- Why not just count RAG retrievals in my application code?
- Because the questions are aggregations — retrievals per source, average relevance, sources that never surface — and pulling rows back to tally them in app code is fragile and slow as your corpus grows. Asking the LLM to count a log is worse: arithmetic over a list hallucinates. nlqdb runs the GROUP BY in Postgres and shows you the SQL it ran.
- How do the retrieval records get into the database?
- Write one row per retrieval — query id, source document, chunk id, relevance score, timestamp — with the deterministic `nlqdb_remember` MCP tool or a parameterised INSERT through `POST /v1/run` (`GLOBAL-015`). The row shape stays a trust boundary, built server-side, not LLM-guessed. Then ask the retrieval-quality questions in English over the same table.

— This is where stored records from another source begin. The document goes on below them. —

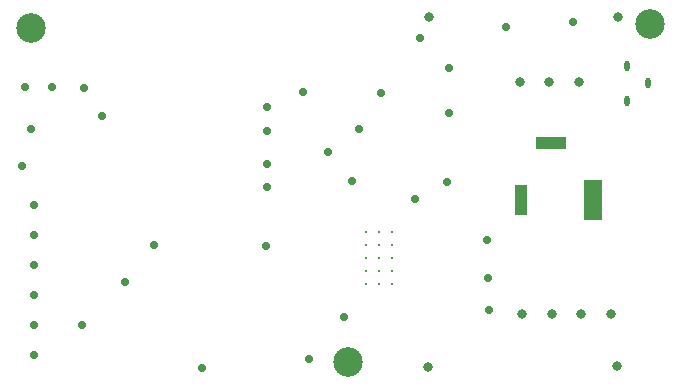
<source format=gbr>
%TF.GenerationSoftware,Altium Limited,Altium Designer,23.4.1 (23)*%
G04 Layer_Color=0*
%FSLAX45Y45*%
%MOMM*%
%TF.SameCoordinates,95043EA5-DFE4-4E97-A360-3BE786514F03*%
%TF.FilePolarity,Positive*%
%TF.FileFunction,Plated,1,4,PTH,Drill*%
%TF.Part,Single*%
G01*
G75*
%TA.AperFunction,ComponentDrill*%
%ADD84C,0.80000*%
%TA.AperFunction,OtherDrill,Pad Free-3 (54.9mm,30.8mm)*%
%ADD85C,2.50000*%
%TA.AperFunction,ComponentDrill*%
%ADD86O,0.50000X0.90000*%
%TA.AperFunction,OtherDrill,Pad Free-2 (29.3mm,2.2mm)*%
%ADD87C,2.50000*%
%TA.AperFunction,OtherDrill,Pad Free-1 (2.5mm,30.5mm)*%
%ADD88C,2.50000*%
%TA.AperFunction,ComponentDrill*%
%ADD89R,2.50000X1.00000*%
%ADD90R,1.00000X2.50000*%
%ADD91R,1.50000X3.50000*%
%ADD92C,0.70000*%
%TA.AperFunction,ViaDrill,NotFilled*%
%ADD93C,0.71120*%
%ADD94C,0.20000*%
D84*
X4660000Y630000D02*
D03*
X4910000D02*
D03*
X5160000D02*
D03*
X4410000D02*
D03*
X5223089Y3144867D02*
D03*
X3623089Y3140000D02*
D03*
X4640000Y2590000D02*
D03*
X4890000D02*
D03*
X4390000D02*
D03*
X5210000Y184867D02*
D03*
X3610000Y180000D02*
D03*
D85*
X5490000Y3080000D02*
D03*
D86*
X5300000Y2430000D02*
D03*
Y2730000D02*
D03*
X5475000Y2580000D02*
D03*
D87*
X2930000Y220000D02*
D03*
D88*
X250000Y3050000D02*
D03*
D89*
X4649998Y2076876D02*
D03*
D90*
X4399998Y1594376D02*
D03*
D91*
X5009998D02*
D03*
D92*
X275002Y1550004D02*
D03*
Y1296004D02*
D03*
Y1042004D02*
D03*
Y788004D02*
D03*
Y534004D02*
D03*
Y280004D02*
D03*
D93*
X2970000Y1750000D02*
D03*
X4840000Y3100000D02*
D03*
X1290000Y1210000D02*
D03*
X2240000Y1200000D02*
D03*
X3790000Y2330000D02*
D03*
X4130000Y660000D02*
D03*
X3790000Y2710000D02*
D03*
X3770000Y1748500D02*
D03*
X3210000Y2500000D02*
D03*
X2900000Y600000D02*
D03*
X3500000Y1600000D02*
D03*
X4120000Y930000D02*
D03*
X4110000Y1250000D02*
D03*
X200000Y2550000D02*
D03*
X1700000Y170000D02*
D03*
X850000Y2300000D02*
D03*
X250000Y2190000D02*
D03*
X430000Y2550000D02*
D03*
X170000Y1880000D02*
D03*
X4270000Y3060000D02*
D03*
X2250000Y2380000D02*
D03*
X3028907Y2193548D02*
D03*
X3540000Y2960000D02*
D03*
X2550000Y2510000D02*
D03*
X700000Y2540000D02*
D03*
X2250000Y2180000D02*
D03*
Y1700000D02*
D03*
X1050000Y900000D02*
D03*
X2767500Y2002500D02*
D03*
X680000Y530000D02*
D03*
X2250000Y1900000D02*
D03*
X2600000Y250000D02*
D03*
D94*
X3309999Y879999D02*
D03*
X3200002D02*
D03*
X3090000D02*
D03*
X3309999Y990002D02*
D03*
X3200002D02*
D03*
X3090000D02*
D03*
X3309999Y1099999D02*
D03*
X3200002D02*
D03*
X3090000D02*
D03*
X3309999Y1210001D02*
D03*
X3200002D02*
D03*
X3090000D02*
D03*
X3309999Y1319998D02*
D03*
X3200002D02*
D03*
X3090000D02*
D03*
%TF.MD5,2561095420890efbbb79915d7a0dcbb6*%
M02*

</source>
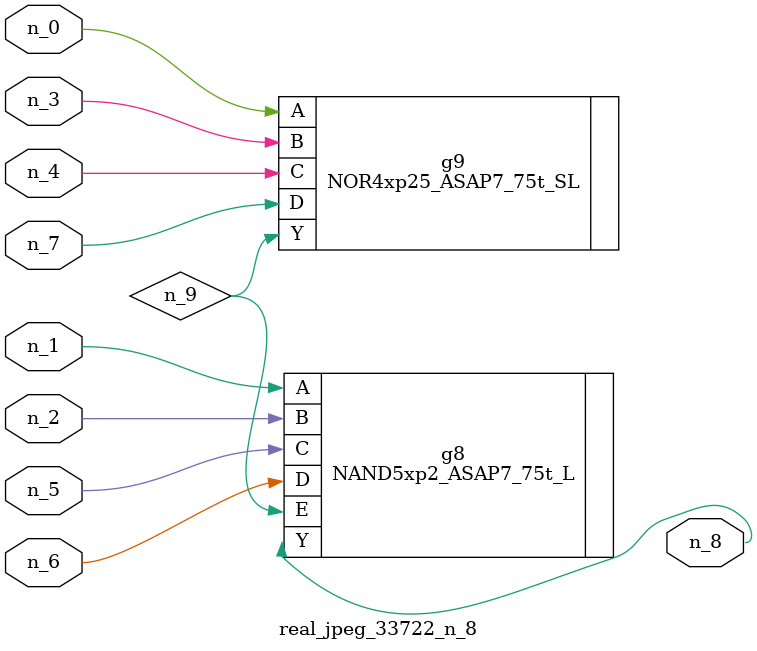
<source format=v>
module real_jpeg_33722_n_8 (n_5, n_4, n_0, n_1, n_2, n_6, n_7, n_3, n_8);

input n_5;
input n_4;
input n_0;
input n_1;
input n_2;
input n_6;
input n_7;
input n_3;

output n_8;

wire n_9;

NOR4xp25_ASAP7_75t_SL g9 ( 
.A(n_0),
.B(n_3),
.C(n_4),
.D(n_7),
.Y(n_9)
);

NAND5xp2_ASAP7_75t_L g8 ( 
.A(n_1),
.B(n_2),
.C(n_5),
.D(n_6),
.E(n_9),
.Y(n_8)
);


endmodule
</source>
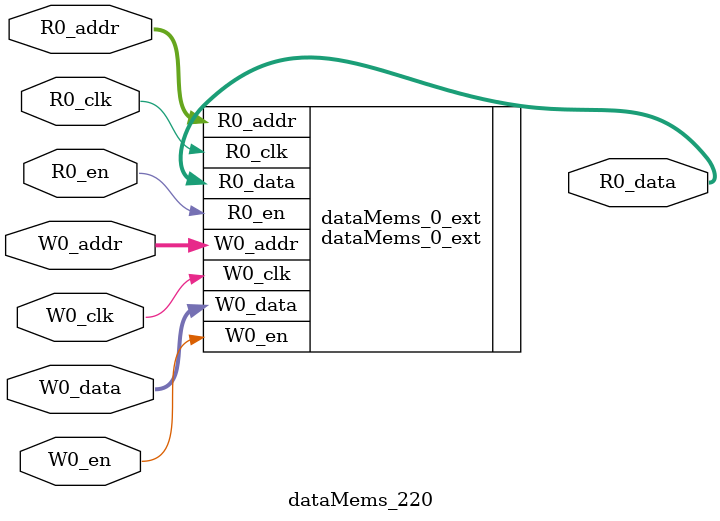
<source format=sv>
`ifndef RANDOMIZE
  `ifdef RANDOMIZE_REG_INIT
    `define RANDOMIZE
  `endif // RANDOMIZE_REG_INIT
`endif // not def RANDOMIZE
`ifndef RANDOMIZE
  `ifdef RANDOMIZE_MEM_INIT
    `define RANDOMIZE
  `endif // RANDOMIZE_MEM_INIT
`endif // not def RANDOMIZE

`ifndef RANDOM
  `define RANDOM $random
`endif // not def RANDOM

// Users can define 'PRINTF_COND' to add an extra gate to prints.
`ifndef PRINTF_COND_
  `ifdef PRINTF_COND
    `define PRINTF_COND_ (`PRINTF_COND)
  `else  // PRINTF_COND
    `define PRINTF_COND_ 1
  `endif // PRINTF_COND
`endif // not def PRINTF_COND_

// Users can define 'ASSERT_VERBOSE_COND' to add an extra gate to assert error printing.
`ifndef ASSERT_VERBOSE_COND_
  `ifdef ASSERT_VERBOSE_COND
    `define ASSERT_VERBOSE_COND_ (`ASSERT_VERBOSE_COND)
  `else  // ASSERT_VERBOSE_COND
    `define ASSERT_VERBOSE_COND_ 1
  `endif // ASSERT_VERBOSE_COND
`endif // not def ASSERT_VERBOSE_COND_

// Users can define 'STOP_COND' to add an extra gate to stop conditions.
`ifndef STOP_COND_
  `ifdef STOP_COND
    `define STOP_COND_ (`STOP_COND)
  `else  // STOP_COND
    `define STOP_COND_ 1
  `endif // STOP_COND
`endif // not def STOP_COND_

// Users can define INIT_RANDOM as general code that gets injected into the
// initializer block for modules with registers.
`ifndef INIT_RANDOM
  `define INIT_RANDOM
`endif // not def INIT_RANDOM

// If using random initialization, you can also define RANDOMIZE_DELAY to
// customize the delay used, otherwise 0.002 is used.
`ifndef RANDOMIZE_DELAY
  `define RANDOMIZE_DELAY 0.002
`endif // not def RANDOMIZE_DELAY

// Define INIT_RANDOM_PROLOG_ for use in our modules below.
`ifndef INIT_RANDOM_PROLOG_
  `ifdef RANDOMIZE
    `ifdef VERILATOR
      `define INIT_RANDOM_PROLOG_ `INIT_RANDOM
    `else  // VERILATOR
      `define INIT_RANDOM_PROLOG_ `INIT_RANDOM #`RANDOMIZE_DELAY begin end
    `endif // VERILATOR
  `else  // RANDOMIZE
    `define INIT_RANDOM_PROLOG_
  `endif // RANDOMIZE
`endif // not def INIT_RANDOM_PROLOG_

// Include register initializers in init blocks unless synthesis is set
`ifndef SYNTHESIS
  `ifndef ENABLE_INITIAL_REG_
    `define ENABLE_INITIAL_REG_
  `endif // not def ENABLE_INITIAL_REG_
`endif // not def SYNTHESIS

// Include rmemory initializers in init blocks unless synthesis is set
`ifndef SYNTHESIS
  `ifndef ENABLE_INITIAL_MEM_
    `define ENABLE_INITIAL_MEM_
  `endif // not def ENABLE_INITIAL_MEM_
`endif // not def SYNTHESIS

module dataMems_220(	// @[generators/ara/src/main/scala/UnsafeAXI4ToTL.scala:365:62]
  input  [4:0]  R0_addr,
  input         R0_en,
  input         R0_clk,
  output [66:0] R0_data,
  input  [4:0]  W0_addr,
  input         W0_en,
  input         W0_clk,
  input  [66:0] W0_data
);

  dataMems_0_ext dataMems_0_ext (	// @[generators/ara/src/main/scala/UnsafeAXI4ToTL.scala:365:62]
    .R0_addr (R0_addr),
    .R0_en   (R0_en),
    .R0_clk  (R0_clk),
    .R0_data (R0_data),
    .W0_addr (W0_addr),
    .W0_en   (W0_en),
    .W0_clk  (W0_clk),
    .W0_data (W0_data)
  );
endmodule


</source>
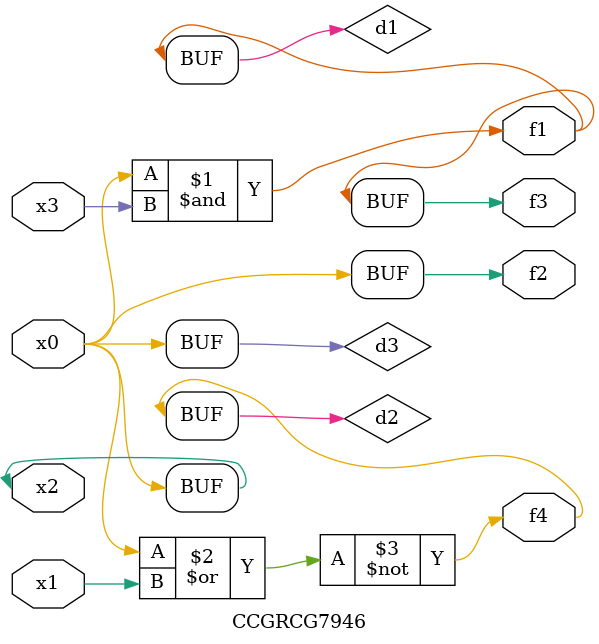
<source format=v>
module CCGRCG7946(
	input x0, x1, x2, x3,
	output f1, f2, f3, f4
);

	wire d1, d2, d3;

	and (d1, x2, x3);
	nor (d2, x0, x1);
	buf (d3, x0, x2);
	assign f1 = d1;
	assign f2 = d3;
	assign f3 = d1;
	assign f4 = d2;
endmodule

</source>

- Does nlqdb do the vector search or retrieval itself?
- No — the embedding and similarity search that picks which chunks to retrieve stays in your vector store (Pinecone, pgvector, Chroma, Weaviate). nlqdb is the database half: you log what got retrieved, and you get a SQL query planner over that log for 'per source / per week' questions. They compose; nlqdb doesn't embed or rank your documents.
- Can I see the SQL behind the retrieval numbers?
- Always — every answer returns the result rows plus the compiled SQL under a trace toggle (`SK-WEB-005`), so you can check the grain (per retrieval vs per query) before trusting a usage figure. nlqdb never hides the SQL behind the answer.